MIT Technology Review 6/2021
S. 54
Fokus II
Smart Cities
Im Schichtdienst beobachten Analysten das Geschehen in Ogden im „Real Time Crime Center“.
Foto: Niki Chan Wylie

Dein Freund und Späher

Polizeidienststellen versuchen in Städten mit immer ausgefeilterer Technologie gerade so viel zu erfahren, wie das Gesetz erlaubt. Aber dient zunehmende Überwachung auch dem öffentlichen Interesse?
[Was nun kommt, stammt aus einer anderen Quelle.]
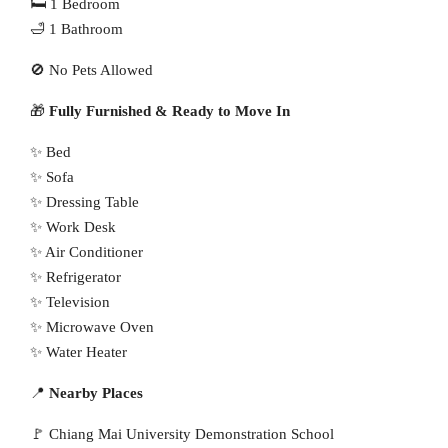
🛏 1 Bedroom
🛁 1 Bathroom
🚫 No Pets Allowed
🎁
Fully Furnished & Ready to Move In
✨ Bed
✨ Sofa
✨ Dressing Table
✨ Work Desk
✨ Air Conditioner
✨ Refrigerator
✨ Television
✨ Microwave Oven
✨ Water Heater
📍
Nearby Places
🚩 Chiang Mai University Demonstration School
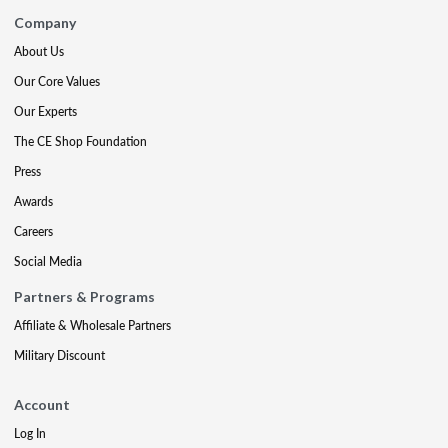
Company
About Us
Our Core Values
Our Experts
The CE Shop Foundation
Press
Awards
Careers
Social Media
Partners & Programs
Affiliate & Wholesale Partners
Military Discount
Account
Log In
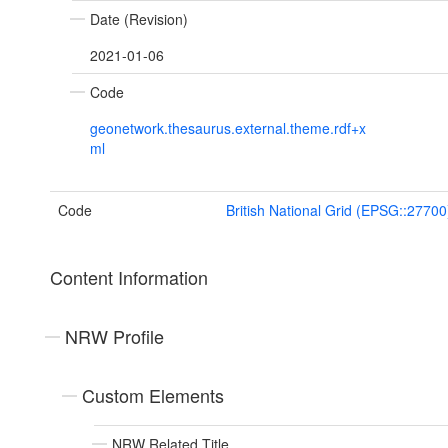
Date (Revision)
2021-01-06
Code
geonetwork.thesaurus.external.theme.rdf+x
ml
Code
British National Grid (EPSG::27700
Content Information
NRW Profile
Custom Elements
NRW Related Title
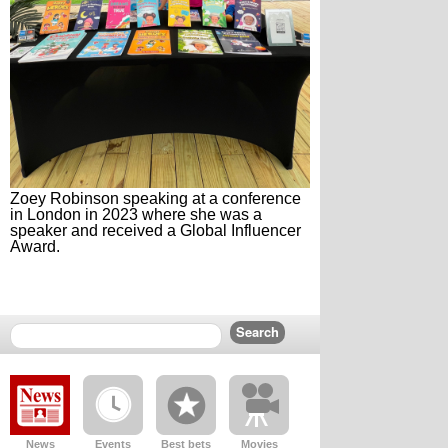
Zoey Robinson speaking at a conference
in London in 2023 where she was a
speaker and received a Global Influencer
Award.
News
Events
Best bets
Movies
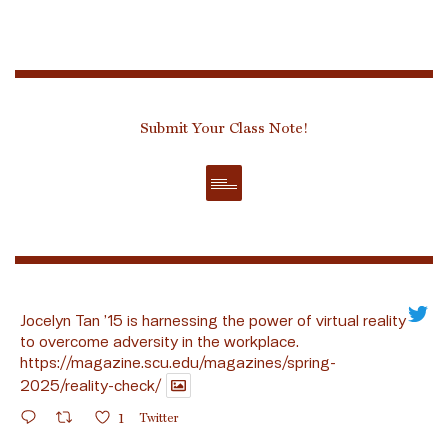
Submit Your Class Note!
Jocelyn Tan ’15 is harnessing the power of virtual reality
to overcome adversity in the workplace.
https://magazine.scu.edu/magazines/spring-
2025/reality-check/
1
Twitter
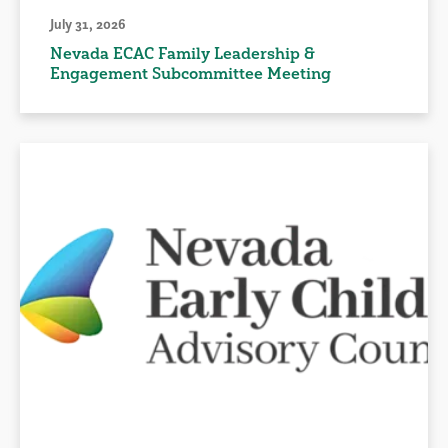
July 31, 2026
Nevada ECAC Family Leadership &
Engagement Subcommittee Meeting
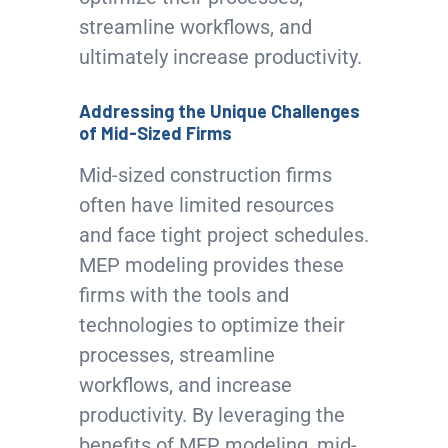
streamline workflows, and
ultimately increase productivity.
Addressing the Unique Challenges
of Mid-Sized Firms
Mid-sized construction firms
often have limited resources
and face tight project schedules.
MEP modeling provides these
firms with the tools and
technologies to optimize their
processes, streamline
workflows, and increase
productivity. By leveraging the
benefits of MEP modeling, mid-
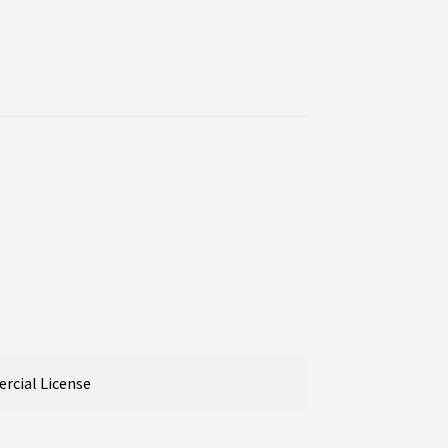
cial License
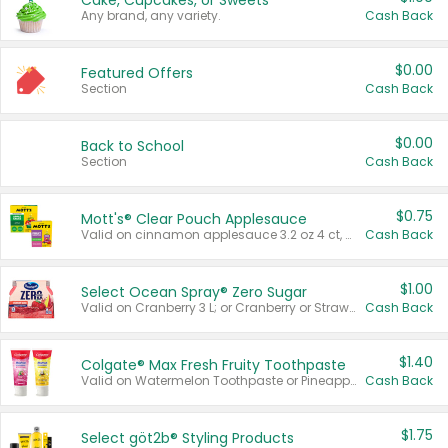
Cake, Cupcakes, or Sweets
Any brand, any variety.
Cash Back
$0.00
Featured Offers
Section
Cash Back
$0.00
Back to School
Section
Cash Back
$0.75
Mott's® Clear Pouch Applesauce
Valid on cinnamon applesauce 3.2 oz 4 ct, applesauce 3.2 oz 4 ct, no sugar added applesauce 3.2 oz 4 ct, or fruit smoothie mixed berry 4.2 oz 4 ct.
Cash Back
$1.00
Select Ocean Spray® Zero Sugar
Valid on Cranberry 3 L; or Cranberry or Strawberry Mango 10 oz 6 ct.
Cash Back
$1.40
Colgate® Max Fresh Fruity Toothpaste
Valid on Watermelon Toothpaste or Pineapple Coconut, 4.5 oz.
Cash Back
$1.75
Select göt2b® Styling Products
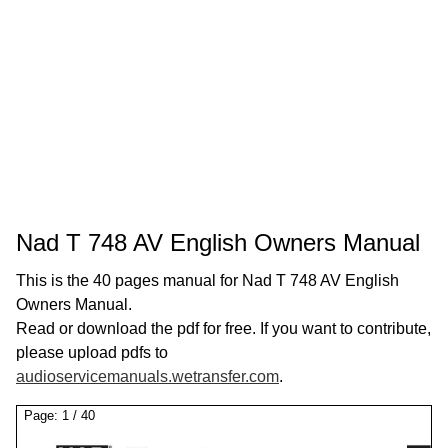
Nad T 748 AV English Owners Manual
This is the 40 pages manual for Nad T 748 AV English
Owners Manual.
Read or download the pdf for free. If you want to contribute,
please upload pdfs to
audioservicemanuals.wetransfer.com
.
Page:
1
/
40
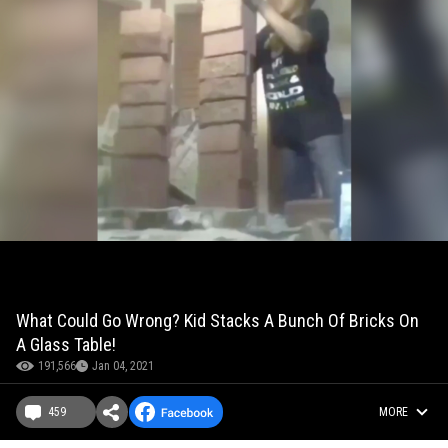
What Could Go Wrong? Kid Stacks A Bunch Of Bricks On
A Glass Table!
191,566
Jan 04, 2021
459
MORE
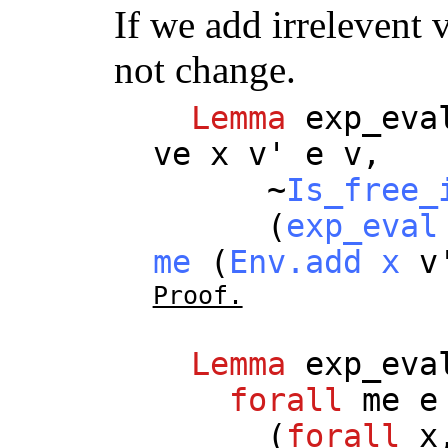
If we add irrelevent 
not change.
Lemma
exp_eva
ve
x
v
'
e
v
,
~
Is_free_
(
exp_eval
me
(
Env.add
x
v
Proof.
Lemma
exp_eva
forall
me
e
(
forall
x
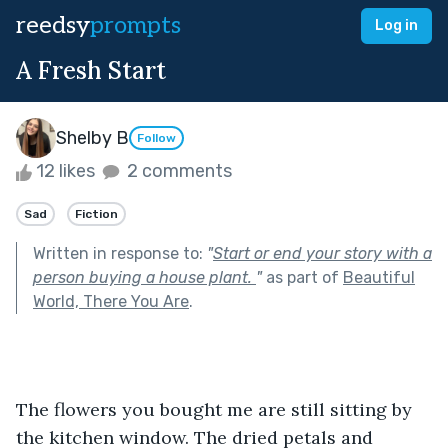
reedsy
prompts
Log in
A Fresh Start
Shelby B
Follow
12 likes
2 comments
Sad
Fiction
Written in response to:
"
Start or end your story with a
person buying a house plant.
"
as part of
Beautiful
World, There You Are
.
The flowers you bought me are still sitting by 
the kitchen window. The dried petals and 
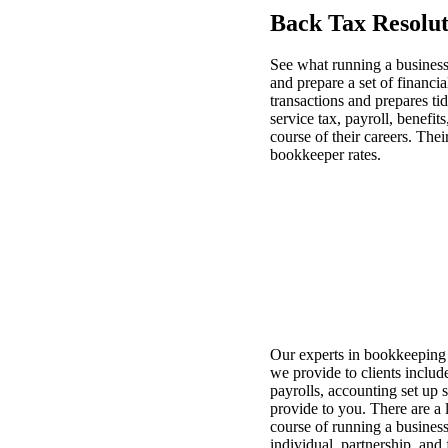
Back Tax Resolut
See what running a busines
and prepare a set of financi
transactions and prepares t
service tax, payroll, benefi
course of their careers. The
bookkeeper rates.
Our experts in bookkeeping w
we provide to clients includ
payrolls, accounting set up
provide to you. There are a 
course of running a business
individual, partnership, and 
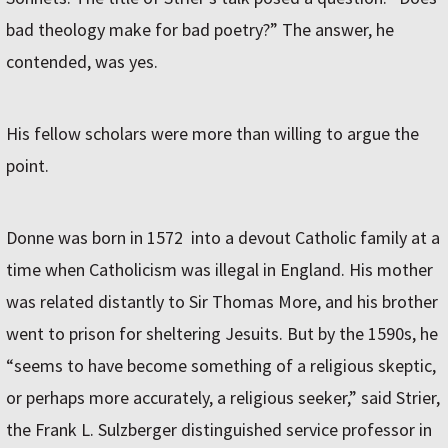
bad theology make for bad poetry?” The answer, he
contended, was yes.
His fellow scholars were more than willing to argue the
point.
Donne was born in 1572 into a devout Catholic family at a
time when Catholicism was illegal in England. His mother
was related distantly to Sir Thomas More, and his brother
went to prison for sheltering Jesuits. But by the 1590s, he
“seems to have become something of a religious skeptic,
or perhaps more accurately, a religious seeker,” said Strier,
the Frank L. Sulzberger distinguished service professor in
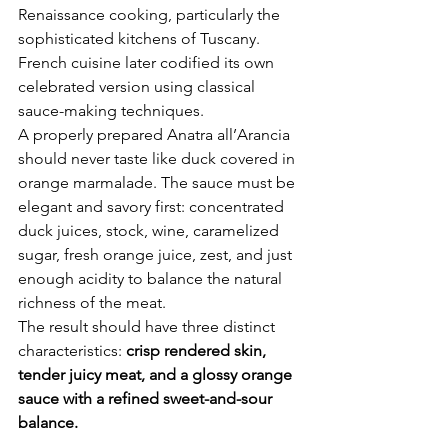
Renaissance cooking, particularly the 
sophisticated kitchens of Tuscany. 
French cuisine later codified its own 
celebrated version using classical 
sauce-making techniques.
A properly prepared Anatra all’Arancia 
should never taste like duck covered in 
orange marmalade. The sauce must be 
elegant and savory first: concentrated 
duck juices, stock, wine, caramelized 
sugar, fresh orange juice, zest, and just 
enough acidity to balance the natural 
richness of the meat.
The result should have three distinct 
characteristics: 
crisp rendered skin, 
tender juicy meat, and a glossy orange 
sauce with a refined sweet-and-sour 
balance.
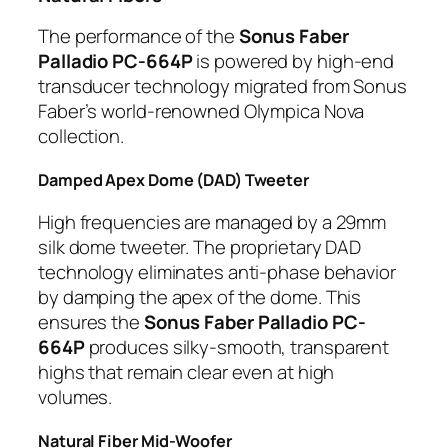
The performance of the
Sonus Faber
Palladio PC-664P
is powered by high-end
transducer technology migrated from Sonus
Faber’s world-renowned Olympica Nova
collection.
Damped Apex Dome (DAD) Tweeter
High frequencies are managed by a 29mm
silk dome tweeter. The proprietary DAD
technology eliminates anti-phase behavior
by damping the apex of the dome. This
ensures the
Sonus Faber Palladio PC-
664P
produces silky-smooth, transparent
highs that remain clear even at high
volumes.
Natural Fiber Mid-Woofer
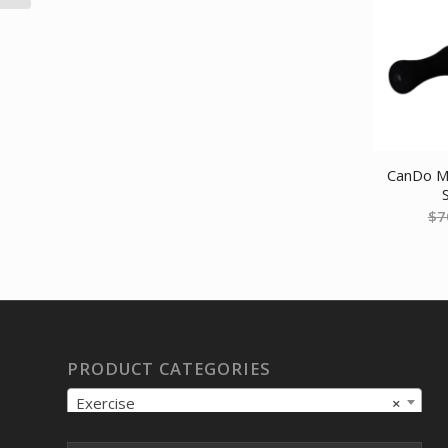
CanDo Ma
$
7
PRODUCT CATEGORIES
Exercise
×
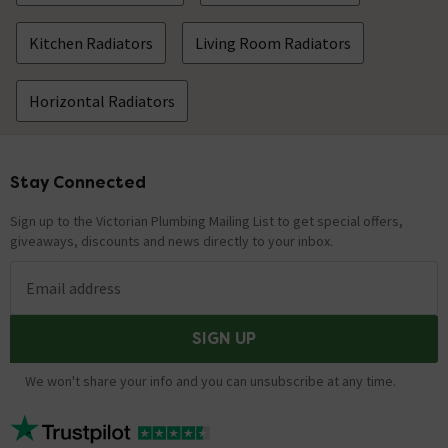
Kitchen Radiators
Living Room Radiators
Horizontal Radiators
Stay Connected
Footer
Sign up to the Victorian Plumbing Mailing List to get special offers,
giveaways, discounts and news directly to your inbox.
Email address
SIGN UP
We won't share your info and you can unsubscribe at any time.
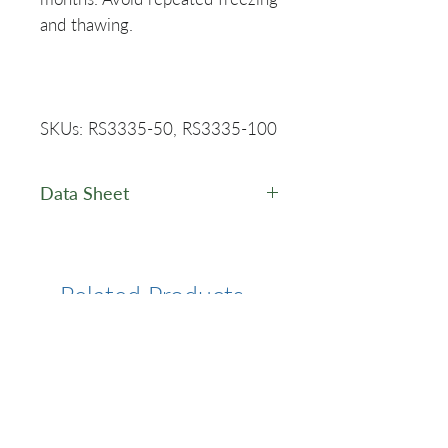
and thawing.
SKUs: RS3335-50, RS3335-100
Data Sheet
PuroScript™ One-Step RT-
PCR Kit - Data Sheet
Related Products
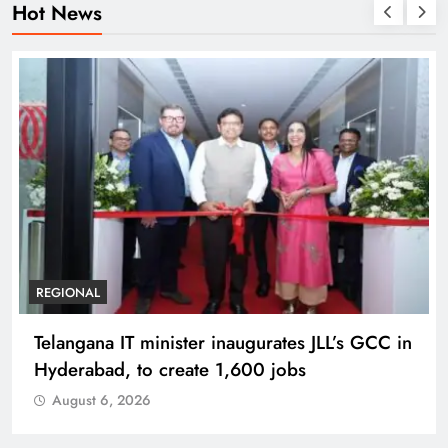
Hot News
BUSINESS
REGIONAL
PM Modi inaugurates Rs 5,000 cr
Bhogapuram Airport in Andhra Pradesh
August 6, 2026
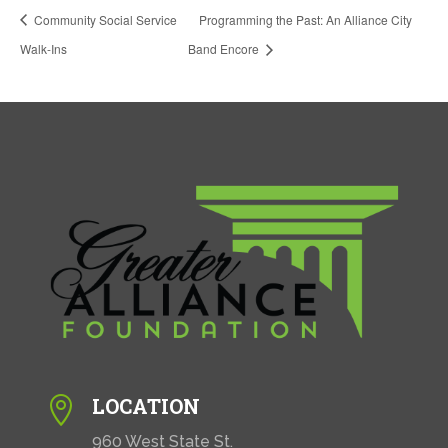
Community Social Service
Programming the Past: An Alliance City
Walk-Ins
Band Encore
LOCATION

960 West State St.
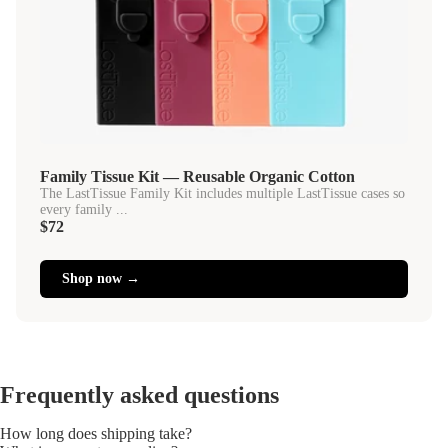
Family Tissue Kit — Reusable Organic Cotton
The LastTissue Family Kit includes multiple LastTissue cases so
every family ...
$72
Shop now →
Frequently asked questions
How long does shipping take?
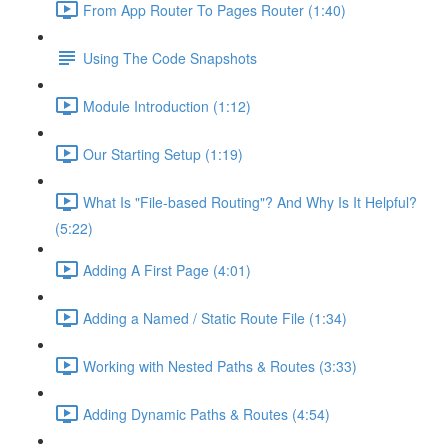
From App Router To Pages Router (1:40)
Using The Code Snapshots
Module Introduction (1:12)
Our Starting Setup (1:19)
What Is "File-based Routing"? And Why Is It Helpful?
(5:22)
Adding A First Page (4:01)
Adding a Named / Static Route File (1:34)
Working with Nested Paths & Routes (3:33)
Adding Dynamic Paths & Routes (4:54)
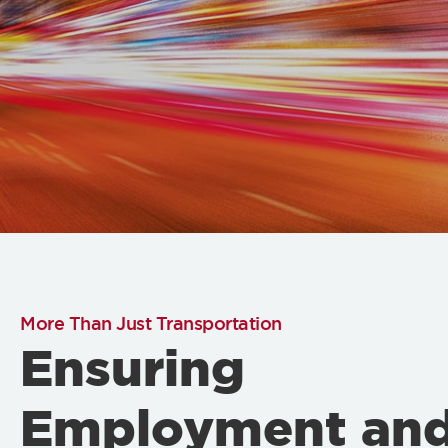
More Than Just Transportation
Ensuring
Employment an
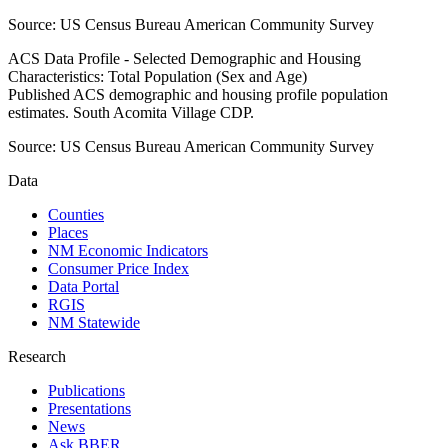
Source:
US Census Bureau American Community Survey
ACS Data Profile - Selected Demographic and Housing
Characteristics: Total Population (Sex and Age)
Published ACS demographic and housing profile population
estimates. South Acomita Village CDP.
Source:
US Census Bureau American Community Survey
Data
Counties
Places
NM Economic Indicators
Consumer Price Index
Data Portal
RGIS
NM Statewide
Research
Publications
Presentations
News
Ask BBER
Von Rowan Moore Gerety, Übersetzung: Dr. Jo Schilling

Auf einer Konferenz in New Orleans im Jahr 2007 hörte Jon Greiner, damals Polizeichef der amerikanischen Kleinstadt Ogden in Utah, von einem neuen Daten-Hub namens „Real Time Crime Center“: Unzählige rote und grüne Flecken, gepunktete Linien und winzige gelbe Symbole überlagerten sich auf einer interaktiven Karte von New York City. Sie standen für Morde, Schießereien, Straßensperrungen. Man konnte die Routen von Flugzeugen sehen, die in LaGuardia landeten, und die Fahrpläne von Containerschiffen, die an der Mündung des Hudson River ankamen.

Greiner wurde auf den Daten-Hub aufmerksam, weil er in Ogden, einer Stadt mit 82 702 Einwohnern, ein hartnäckiges Problem mit Fahrzeugdiebstählen hatte. Der einzige Kriminalitätsanalytiker der Abteilung suchte manuell nach Mustern, indem er Adressen auf Papierkarten aufzeichnete oder die durchschnittliche Zeit zwischen ähnlichen Verbrechen in einem bestimmten Gebiet mit dem Taschenrechner ausrechnete. Die Stadt hatte zwar gerade erst Nummernschild-Lesegeräte gekauft, aber es gab keine Möglichkeit, die Bilder in die übrigen Ermittlungen der Abteilung zu integrieren.